Aufgabe
Kannst du die Datensätze unten vom Anfang bis einschließlich der Zeile mit „genus: Zanthoxylum“ Zeichen für Zeichen abschreiben, und zwar nur diesen Abschnitt?

Extrahierte Einträge
>>>>
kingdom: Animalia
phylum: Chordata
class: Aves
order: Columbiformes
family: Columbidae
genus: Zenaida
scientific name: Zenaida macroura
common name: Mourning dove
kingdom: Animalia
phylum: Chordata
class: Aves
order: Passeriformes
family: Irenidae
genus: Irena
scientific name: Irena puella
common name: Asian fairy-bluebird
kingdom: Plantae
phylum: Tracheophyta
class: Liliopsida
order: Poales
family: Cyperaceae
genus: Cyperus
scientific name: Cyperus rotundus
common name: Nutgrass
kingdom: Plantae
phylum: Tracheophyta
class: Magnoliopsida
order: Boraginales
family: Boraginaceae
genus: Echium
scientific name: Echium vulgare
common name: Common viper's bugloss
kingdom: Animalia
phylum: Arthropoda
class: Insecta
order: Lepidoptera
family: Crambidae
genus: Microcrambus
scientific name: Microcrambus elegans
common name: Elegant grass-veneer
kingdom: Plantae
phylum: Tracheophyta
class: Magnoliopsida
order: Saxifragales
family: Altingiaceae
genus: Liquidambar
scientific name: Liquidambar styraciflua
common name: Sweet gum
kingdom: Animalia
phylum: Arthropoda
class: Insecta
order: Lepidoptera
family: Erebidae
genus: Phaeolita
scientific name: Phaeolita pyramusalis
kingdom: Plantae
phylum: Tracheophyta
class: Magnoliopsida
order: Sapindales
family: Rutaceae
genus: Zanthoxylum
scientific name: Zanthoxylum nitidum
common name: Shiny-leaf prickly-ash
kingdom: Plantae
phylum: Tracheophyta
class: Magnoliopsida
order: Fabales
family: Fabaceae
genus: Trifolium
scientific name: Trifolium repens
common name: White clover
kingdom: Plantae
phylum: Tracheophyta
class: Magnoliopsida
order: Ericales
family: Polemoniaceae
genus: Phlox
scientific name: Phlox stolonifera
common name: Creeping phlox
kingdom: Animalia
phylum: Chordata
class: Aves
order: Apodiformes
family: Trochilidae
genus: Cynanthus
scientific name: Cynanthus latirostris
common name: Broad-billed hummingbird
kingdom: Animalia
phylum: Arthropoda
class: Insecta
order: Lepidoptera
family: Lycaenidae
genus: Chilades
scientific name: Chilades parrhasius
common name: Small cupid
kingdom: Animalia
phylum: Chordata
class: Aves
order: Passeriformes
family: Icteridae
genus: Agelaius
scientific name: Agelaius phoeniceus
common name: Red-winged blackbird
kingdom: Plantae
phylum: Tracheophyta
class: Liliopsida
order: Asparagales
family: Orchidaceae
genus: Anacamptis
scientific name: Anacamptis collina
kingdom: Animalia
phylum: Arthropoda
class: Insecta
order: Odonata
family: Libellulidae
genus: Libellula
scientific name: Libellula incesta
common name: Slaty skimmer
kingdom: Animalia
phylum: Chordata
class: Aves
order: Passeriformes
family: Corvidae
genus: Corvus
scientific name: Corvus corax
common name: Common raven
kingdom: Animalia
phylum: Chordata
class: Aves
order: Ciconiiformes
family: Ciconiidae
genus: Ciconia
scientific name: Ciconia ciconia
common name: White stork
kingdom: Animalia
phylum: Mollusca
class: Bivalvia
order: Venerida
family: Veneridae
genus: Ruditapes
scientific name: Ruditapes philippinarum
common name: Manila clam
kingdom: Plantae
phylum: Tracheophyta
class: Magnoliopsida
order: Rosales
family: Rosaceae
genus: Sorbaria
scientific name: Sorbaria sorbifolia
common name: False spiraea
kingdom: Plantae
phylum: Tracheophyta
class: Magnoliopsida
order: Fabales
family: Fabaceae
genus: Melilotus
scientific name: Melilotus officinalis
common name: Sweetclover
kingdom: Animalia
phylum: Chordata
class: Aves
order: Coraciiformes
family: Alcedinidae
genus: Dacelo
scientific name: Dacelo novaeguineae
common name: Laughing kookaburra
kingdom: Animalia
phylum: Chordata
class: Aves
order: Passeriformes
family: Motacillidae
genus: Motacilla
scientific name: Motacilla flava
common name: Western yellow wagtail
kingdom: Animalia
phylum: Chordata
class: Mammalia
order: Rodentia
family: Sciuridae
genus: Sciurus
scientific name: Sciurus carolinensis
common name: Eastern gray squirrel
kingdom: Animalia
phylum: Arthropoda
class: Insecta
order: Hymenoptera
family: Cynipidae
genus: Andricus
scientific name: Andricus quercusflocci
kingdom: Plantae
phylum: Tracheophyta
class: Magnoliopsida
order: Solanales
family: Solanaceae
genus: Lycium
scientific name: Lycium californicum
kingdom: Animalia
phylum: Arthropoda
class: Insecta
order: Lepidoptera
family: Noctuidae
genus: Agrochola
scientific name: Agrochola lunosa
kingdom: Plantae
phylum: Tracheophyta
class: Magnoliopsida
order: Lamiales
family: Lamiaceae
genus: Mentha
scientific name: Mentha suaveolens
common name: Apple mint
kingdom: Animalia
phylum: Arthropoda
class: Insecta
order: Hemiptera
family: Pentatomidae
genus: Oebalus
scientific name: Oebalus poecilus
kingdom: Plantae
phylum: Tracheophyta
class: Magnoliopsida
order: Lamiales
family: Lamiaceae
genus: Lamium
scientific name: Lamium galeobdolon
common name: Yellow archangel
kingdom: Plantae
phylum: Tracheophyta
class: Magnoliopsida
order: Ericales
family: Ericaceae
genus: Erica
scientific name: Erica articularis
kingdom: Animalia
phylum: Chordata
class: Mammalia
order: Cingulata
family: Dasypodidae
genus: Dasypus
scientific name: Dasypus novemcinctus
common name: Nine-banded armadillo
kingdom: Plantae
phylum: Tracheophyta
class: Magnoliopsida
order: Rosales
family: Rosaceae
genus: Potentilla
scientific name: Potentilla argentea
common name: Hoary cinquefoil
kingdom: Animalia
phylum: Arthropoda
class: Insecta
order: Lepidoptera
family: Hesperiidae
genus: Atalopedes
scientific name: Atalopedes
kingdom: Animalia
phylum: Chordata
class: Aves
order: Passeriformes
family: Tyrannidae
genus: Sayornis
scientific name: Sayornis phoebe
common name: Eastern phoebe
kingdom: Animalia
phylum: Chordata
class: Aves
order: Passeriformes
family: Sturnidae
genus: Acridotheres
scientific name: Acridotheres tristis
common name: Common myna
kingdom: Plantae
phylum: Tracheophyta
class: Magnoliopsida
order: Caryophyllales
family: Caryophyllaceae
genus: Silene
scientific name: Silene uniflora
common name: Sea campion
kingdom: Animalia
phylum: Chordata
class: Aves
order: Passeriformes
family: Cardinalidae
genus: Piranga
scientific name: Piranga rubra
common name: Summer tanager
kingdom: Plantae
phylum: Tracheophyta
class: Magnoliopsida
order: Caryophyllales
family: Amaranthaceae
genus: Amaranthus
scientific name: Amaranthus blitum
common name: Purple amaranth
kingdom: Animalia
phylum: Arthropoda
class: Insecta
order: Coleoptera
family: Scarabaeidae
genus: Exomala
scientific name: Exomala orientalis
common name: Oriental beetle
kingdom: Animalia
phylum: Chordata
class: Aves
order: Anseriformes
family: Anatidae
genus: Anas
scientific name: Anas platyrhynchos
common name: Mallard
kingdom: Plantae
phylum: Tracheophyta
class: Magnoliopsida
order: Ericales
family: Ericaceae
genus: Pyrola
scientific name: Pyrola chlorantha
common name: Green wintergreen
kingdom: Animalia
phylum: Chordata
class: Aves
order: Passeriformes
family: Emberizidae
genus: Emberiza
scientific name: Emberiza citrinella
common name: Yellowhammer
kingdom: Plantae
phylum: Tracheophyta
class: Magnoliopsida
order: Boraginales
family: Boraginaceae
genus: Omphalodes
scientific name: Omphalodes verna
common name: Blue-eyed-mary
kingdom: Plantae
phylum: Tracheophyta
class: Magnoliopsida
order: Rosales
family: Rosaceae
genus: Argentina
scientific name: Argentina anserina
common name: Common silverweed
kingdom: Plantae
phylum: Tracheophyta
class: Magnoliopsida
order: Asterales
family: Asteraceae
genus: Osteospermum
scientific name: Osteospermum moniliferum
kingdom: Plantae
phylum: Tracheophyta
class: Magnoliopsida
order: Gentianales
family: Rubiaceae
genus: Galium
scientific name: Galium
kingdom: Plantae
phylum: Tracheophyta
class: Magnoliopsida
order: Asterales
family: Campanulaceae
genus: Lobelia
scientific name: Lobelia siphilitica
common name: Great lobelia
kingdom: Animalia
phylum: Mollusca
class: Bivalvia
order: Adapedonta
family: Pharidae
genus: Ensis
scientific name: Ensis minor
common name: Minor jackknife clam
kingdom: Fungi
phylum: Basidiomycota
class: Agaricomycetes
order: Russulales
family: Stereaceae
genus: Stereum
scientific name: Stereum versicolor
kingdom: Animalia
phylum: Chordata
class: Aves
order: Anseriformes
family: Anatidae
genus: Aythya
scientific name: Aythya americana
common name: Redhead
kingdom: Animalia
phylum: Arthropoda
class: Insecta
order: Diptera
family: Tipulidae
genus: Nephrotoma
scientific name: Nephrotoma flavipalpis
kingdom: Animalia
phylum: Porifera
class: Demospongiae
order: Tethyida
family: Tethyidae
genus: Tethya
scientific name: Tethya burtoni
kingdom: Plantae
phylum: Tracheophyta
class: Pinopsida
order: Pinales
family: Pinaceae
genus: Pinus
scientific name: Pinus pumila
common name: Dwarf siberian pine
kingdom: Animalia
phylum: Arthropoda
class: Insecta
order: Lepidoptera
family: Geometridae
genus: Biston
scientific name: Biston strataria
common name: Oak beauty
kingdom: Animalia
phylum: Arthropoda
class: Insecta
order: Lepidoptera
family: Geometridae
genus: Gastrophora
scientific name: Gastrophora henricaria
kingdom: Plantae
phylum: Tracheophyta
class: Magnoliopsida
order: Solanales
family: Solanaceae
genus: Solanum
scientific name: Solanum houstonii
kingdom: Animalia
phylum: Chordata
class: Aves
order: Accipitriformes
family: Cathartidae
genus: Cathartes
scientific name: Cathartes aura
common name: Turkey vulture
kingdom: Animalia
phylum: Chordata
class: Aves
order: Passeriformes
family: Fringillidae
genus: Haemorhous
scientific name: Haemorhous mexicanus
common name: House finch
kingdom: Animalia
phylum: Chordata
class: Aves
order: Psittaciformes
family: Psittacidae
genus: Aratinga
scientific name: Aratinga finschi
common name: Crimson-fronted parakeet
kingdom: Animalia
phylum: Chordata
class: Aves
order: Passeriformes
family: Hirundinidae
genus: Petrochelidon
<<<<
Antwort
kingdom: Animalia
phylum: Chordata
class: Aves
order: Columbiformes
family: Columbidae
genus: Zenaida
scientific name: Zenaida macroura
common name: Mourning dove
kingdom: Animalia
phylum: Chordata
class: Aves
order: Passeriformes
family: Irenidae
genus: Irena
scientific name: Irena puella
common name: Asian fairy-bluebird
kingdom: Plantae
phylum: Tracheophyta
class: Liliopsida
order: Poales
family: Cyperaceae
genus: Cyperus
scientific name: Cyperus rotundus
common name: Nutgrass
kingdom: Plantae
phylum: Tracheophyta
class: Magnoliopsida
order: Boraginales
family: Boraginaceae
genus: Echium
scientific name: Echium vulgare
common name: Common viper's bugloss
kingdom: Animalia
phylum: Arthropoda
class: Insecta
order: Lepidoptera
family: Crambidae
genus: Microcrambus
scientific name: Microcrambus elegans
common name: Elegant grass-veneer
kingdom: Plantae
phylum: Tracheophyta
class: Magnoliopsida
order: Saxifragales
family: Altingiaceae
genus: Liquidambar
scientific name: Liquidambar styraciflua
common name: Sweet gum
kingdom: Animalia
phylum: Arthropoda
class: Insecta
order: Lepidoptera
family: Erebidae
genus: Phaeolita
scientific name: Phaeolita pyramusalis
kingdom: Plantae
phylum: Tracheophyta
class: Magnoliopsida
order: Sapindales
family: Rutaceae
genus: Zanthoxylum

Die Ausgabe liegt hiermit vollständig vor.